It is Friday evening and Taylor Swift tweets an endorsement for your product #lovinIt. Soon after, your cloud based analytical processor identifies this along with text analytics from comments using your web crawlers and artificial intelligence. It then immediately adjusts the forecast for the next 36 hours.
In addition, in areas where inventory may become an issue micro targeting campaigns kick in, automatically offering similar products at discount to shift demand. On Monday morning you come in and waiting for you is an automated report letting you know everything that occurred and the potential estimated impact on retail replenishment for the next period, what may have been cannibalized and what was incremental volume, and how this affects your financials for the year. Technology eh? The tools we have to predict demand are truly remarkable.
Forget Twitter, I’m Still Using POS Data
This is wonderful, but I live in a different world. In my world we have POS data, not Twitter comments from Taylor Swift. Our POS data is not directly tied to our planning system yet. We would love to forecast even true orders, but with system limitations and idiosyncrasies in our key customers’ ordering behavior, we rarely have an accurate picture of original customer demand. Our data is messy, and we struggle with multiple platforms that do not communicate well. I spend way too much time still educating and selling demand planning to others in the organization and explaining why the forecast is always wrong.
As great as it would be, we’re a far cry from using AI to interpret unstructed data like Twitter to produce automated, real-time demand insights and gauge impact on inventory. No matter where you are on the spectrum of maturity though, there are still some fundamental principles we all must follow.
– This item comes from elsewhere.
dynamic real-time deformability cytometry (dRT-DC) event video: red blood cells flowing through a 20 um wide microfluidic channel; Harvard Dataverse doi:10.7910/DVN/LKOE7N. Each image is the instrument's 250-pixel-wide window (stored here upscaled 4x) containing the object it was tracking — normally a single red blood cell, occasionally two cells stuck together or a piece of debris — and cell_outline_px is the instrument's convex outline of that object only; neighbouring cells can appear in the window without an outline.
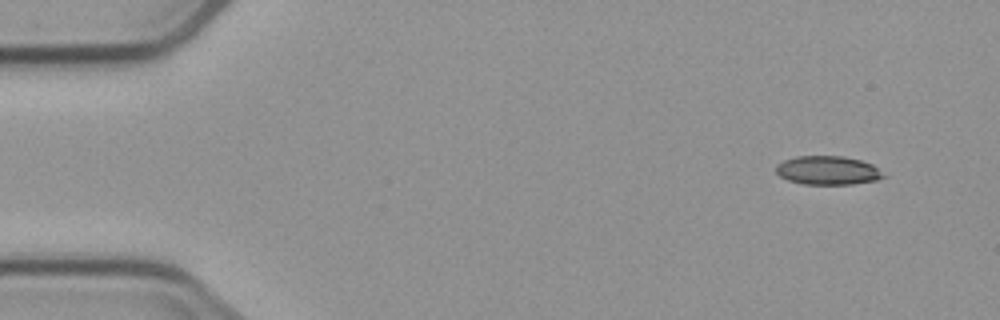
{"species": "common noctule bat (a hibernating species)", "species_latin": "Nyctalus noctula", "temperature_condition": "cold", "stored_images_in_passage": 7, "camera_frame_rate_fps": 3000, "um_per_image_px": 0.085, "animal": {"sex": "male", "body_mass_g": 23.1, "forearm_length_mm": 52.7}, "frame": {"image": 1, "passage_image": 1, "time_ms": 0.0, "image_size_px": [1000, 320], "cell_outline_px": [[888, 176], [876, 180], [852, 184], [804, 184], [788, 180], [780, 176], [776, 172], [776, 164], [784, 160], [796, 156], [844, 156], [860, 160], [872, 164]], "centroid_in_image_um": [70.37, 14.48], "position_along_channel_um": 14.6, "area_um2": 18.03}}
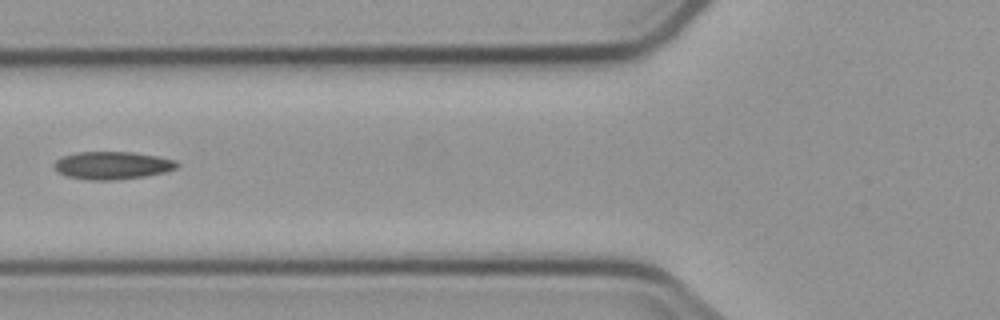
{"frame": {"image": 2, "passage_image": 6, "time_ms": 5.667, "image_size_px": [1000, 320], "cell_outline_px": [[180, 164], [176, 168], [164, 172], [144, 176], [112, 180], [92, 180], [68, 176], [60, 172], [56, 168], [56, 160], [64, 156], [76, 152], [132, 152], [156, 156], [176, 160]], "centroid_in_image_um": [9.6, 14.05], "position_along_channel_um": 116.2, "area_um2": 19.48}}
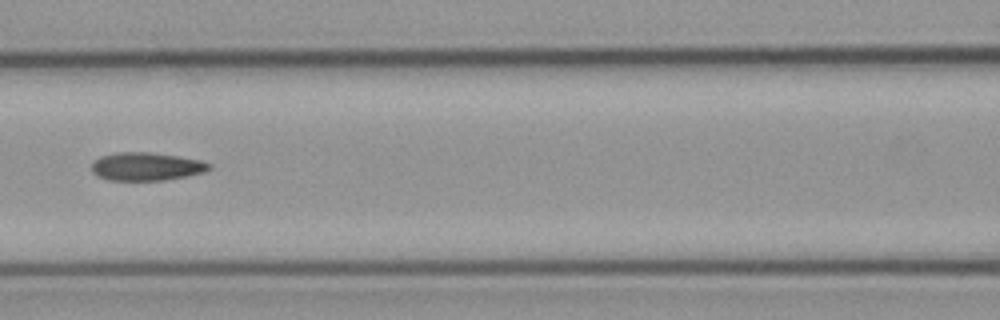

This is important – wait this is a VERY important point to understand.
Transitioning From The Basics To Advanced Forecasting & Planning
There is a lot of talk (admitting I am one of the biggest culprits) about the future of demand planning and at the same time we seem as a profession to still be stuck and not progressing forward. There are a multitude of reasons for this, but I believe one of the main ones is that we still struggle with embracing, understanding, or anchoring to a few basic laws of demand planning. Business forecasting, like everything, has its own principles that you must know if you want to use it to add value to your business. As you start from the basic world most of us live in to the advanced analytics world, I encourage you to use these principles as your guiding star and reference.
5 Unshakable Laws Of Demand Planning
Here, I would like to present the five basic and most important principles of business forecasting. These principles must be forefront in the mind of every planner and communicated often to every executive.
- Demand planning includes uncertainty. Remember that you want to forecast the future, which is something unknown. So, you cannot expect that you will predict the future reality with 100% accuracy. Because it is expected that your forecasting will be wrong, the real question is, “by how much?” Forecasts can be wrong and demand plans can be accurate if you include probability and/or an estimate of error.
- Demand Planning is less precise and less accurate as you get more detailed or granular. Product families or product groups will have less uncertainty and more accuracy than at an item-location level. For the dimension of time, forecasts will deteriorate and have more error as you go from months to weeks to days. It is more important though to plan demand at the right levels that meet the needs of the use of the forecast with the least amount of uncertainty. The way you forecast and plan demand is unique to what question you would like the forecast to answer.
- Demand Planning is more precise and accurate the closer you are to the demand. Tomorrow is more predictable than three months from today or one year from now. It also stands to reason that point of sale or actual customer demand are closer to real demand than retailer or distributor orders are. Retail or distributor orders are in turn closer to real demand than shipments from a factory. The objective is to get closer to consumer sentiment and true demand. Recognize that the closer you get to the true demand signal, the better the forecast will be.
- Demand Planning improves the more you know or can see. Demand planning relies on historical data and external environmental factors. Historical data is an important starting point for many forecasts. At the same time, you can’t expect to have the same results from forecasting if you do not have enough history or there is some change in environmental conditions. We want as big and complete a picture as possible – this will be better than a narrow picture from a small sample. Lots of interlocking weak information may be vastly more trustworthy than a point or two of strong information.
- Demand planning is a process. With that, no matter if you need to estimate the result of 2+2 or predict the future impact of a Taylor Swift Tweet in real time, it uses the same basic steps and principles. It will require collection, transformation, modeling, and analysis of data with the goal of gaining consensus of a future forecast. Most importantly though, demand planning is a collaborative process, not a test of statistical algorithms. In many ways we manage assumptions and expectations more than we manage numbers. The analytics provide a solid foundation to work with, but the real value comes from answering questions or enabling others to make decisions.